As near as I can tell from historical accounts, in order to celebrate a traditional Christmas in the West a couple of hundred years ago, you needed to get so riotous and tipsy that you could forget that you were starving. Rather than decorate any evergreen trees, you’d happily burn them as firewood.

In 1800, explorer William Clark was at Fort Mandan in North Dakota wintering with the Mandan and the Hidatsa tribes.  Clark wrote that he gave his men “a little Taffia,” a rum drink made with a dollop of molasses. Sgt. Ordway, one of the many members of the Corps of Discovery who also kept a journal, added, “We had the best to eat that could be had and continued firing, dancing and frolicking during the whole day.”

In 1805, Lewis and Clark spent Christmas Day at their winter encampment, dubbed Fort Clatsop, near present-day Astoria, Oregon, where it had been raining for days. Someone fired a rifle to awaken Clark, who wrote, “The day proved showery, wet and disagreeable.  We would have spent this day of the nativity of Christ in feasting, had we anything to either raise our spirits or even gratify our appetites, our dinner consisted of poor elk, so much spoiled that we ate it through mere necessity.” (Also) “Some spoiled pounded fish and a few roots.”

1806: Zebulon Pike and his crew of explorers in Colorado were lucky enough to kill a buffalo on Dec. 16. On Christmas Day, Pike noted, “Here I must take the liberty of observing in this situation, the hardships and privations we underwent, were this day brought more to mind. … We spent the day a agreeably as could be expected from men in our situation.” They were munching on 10-day old buffalo and freezing their buns.

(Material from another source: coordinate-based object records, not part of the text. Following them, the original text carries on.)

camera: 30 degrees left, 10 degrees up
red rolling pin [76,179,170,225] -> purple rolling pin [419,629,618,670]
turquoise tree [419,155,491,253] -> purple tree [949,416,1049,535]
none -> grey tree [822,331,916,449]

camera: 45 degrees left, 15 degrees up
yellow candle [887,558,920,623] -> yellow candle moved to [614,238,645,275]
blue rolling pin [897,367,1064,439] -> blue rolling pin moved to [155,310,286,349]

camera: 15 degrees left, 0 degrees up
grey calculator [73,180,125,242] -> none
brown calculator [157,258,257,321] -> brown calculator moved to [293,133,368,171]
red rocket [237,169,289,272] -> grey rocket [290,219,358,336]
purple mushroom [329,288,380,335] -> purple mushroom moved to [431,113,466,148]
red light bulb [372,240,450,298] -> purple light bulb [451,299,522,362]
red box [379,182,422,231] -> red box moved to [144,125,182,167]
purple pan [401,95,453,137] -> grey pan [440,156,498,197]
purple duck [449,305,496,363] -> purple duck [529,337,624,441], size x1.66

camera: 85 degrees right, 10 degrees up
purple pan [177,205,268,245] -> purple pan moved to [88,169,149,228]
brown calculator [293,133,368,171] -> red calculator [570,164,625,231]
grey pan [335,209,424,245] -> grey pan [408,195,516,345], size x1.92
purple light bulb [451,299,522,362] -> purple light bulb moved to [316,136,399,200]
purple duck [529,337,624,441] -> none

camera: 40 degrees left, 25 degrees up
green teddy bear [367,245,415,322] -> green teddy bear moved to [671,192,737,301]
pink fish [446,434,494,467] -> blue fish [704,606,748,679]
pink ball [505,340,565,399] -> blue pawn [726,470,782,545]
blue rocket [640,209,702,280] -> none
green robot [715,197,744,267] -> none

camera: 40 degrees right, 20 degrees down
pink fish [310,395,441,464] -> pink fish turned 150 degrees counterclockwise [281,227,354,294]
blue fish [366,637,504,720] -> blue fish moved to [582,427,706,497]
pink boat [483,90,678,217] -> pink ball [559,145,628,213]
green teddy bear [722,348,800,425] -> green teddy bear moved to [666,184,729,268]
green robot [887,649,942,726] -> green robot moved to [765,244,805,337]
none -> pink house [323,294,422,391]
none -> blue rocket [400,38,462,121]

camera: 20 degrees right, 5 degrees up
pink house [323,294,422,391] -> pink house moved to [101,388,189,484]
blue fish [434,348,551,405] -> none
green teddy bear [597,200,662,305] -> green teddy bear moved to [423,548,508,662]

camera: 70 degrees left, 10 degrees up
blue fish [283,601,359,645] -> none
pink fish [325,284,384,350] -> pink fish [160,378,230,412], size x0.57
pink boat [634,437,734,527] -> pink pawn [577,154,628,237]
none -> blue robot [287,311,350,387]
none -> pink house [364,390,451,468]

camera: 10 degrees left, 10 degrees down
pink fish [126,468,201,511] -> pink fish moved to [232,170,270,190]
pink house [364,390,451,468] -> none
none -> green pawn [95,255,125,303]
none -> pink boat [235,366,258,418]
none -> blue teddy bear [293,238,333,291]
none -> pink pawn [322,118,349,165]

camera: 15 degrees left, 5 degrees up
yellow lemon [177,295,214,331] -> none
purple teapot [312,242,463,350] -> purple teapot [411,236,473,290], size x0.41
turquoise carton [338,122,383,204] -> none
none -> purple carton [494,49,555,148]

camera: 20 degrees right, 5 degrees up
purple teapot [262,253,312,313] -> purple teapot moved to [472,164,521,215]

1843: John Fremont was in Oregon with Kit Carson. What woke him that day was the discharge from a howitzer they’d been dragging along with them. But victuals were in such short supply they abandoned their short cannon and ate the horses and mules.

1848:  Fremont was in the La Garita Mountains of Colorado looking for a railroad route, but by that Christmas he’d lost 100 of his 120 mules when they froze one night.  He also lost 10 of his 36 men, and the company was only making 3.5 miles a day between camps, eating the remaining mules for dinner. He called where they stayed, just below tree line, Christmas Camp. The men sang songs to keep their morale up and felled so many trees to keep their fires going that you can still find their camp by looking for high and crudely cut stumps.

1853:  Fremont was celebrating yet another Christmas, this one in Utah.  The day involved more hunger and exposure, and his men ended up dining on the leather harness from the mules they had already eaten. Then there was the infelicitously named Donner Party’s 1846 celebration and Alferd Packer’s Christmas in 1873. Or perhaps we should forget those altogether.

In the spirit of honoring the hard times our brave explorers spent learning where the West was, we might want to change this year’s Christmas celebration. It’s time for some new traditions. Some suggestions: First thing in the morning, go out and cut an evergreen or two and use the trees to build a giant bonfire in the backyard.  Ideally, the yard should be filled with snow or wet from rain when you hunker around the fire.  Obviously, more than one tree will be necessary for an all-day fire. Do keep an eye on how close any structures might be to your blaze.

Once everyone is warmed up, haul out rifles and shoot into the air, while dancing around the fire shouting rowdy stuff and frolicking in the snow. It’s permissible to belt out songs that might be considered in bad taste today.

In the evening, as the fire is dying down, pass around some booze sweetened with a glug of molasses along with a slab of bark piled with really, really aged meat from a bison, mule or elk. Sides include boiled roots, and perhaps some leftover harness. This is truly an occasion for celebration: Remember that even though you are starving, you are also half-soused and warm for the first time in a brutally cold winter. I’m guessing that you’ll feel genuinely thankful even as you pray for better times to come. I promise that when you go back into your house after this re-enactment of an old-fashioned Western Christmas, you will be grateful beyond measure for everything you have, no matter how humble your life might be.

Rob Pudim is a contributor to Writers on the Range, a column service of High Country News (hcn.org). He says, ”Bah, humbug,” in Boulder, Colorado.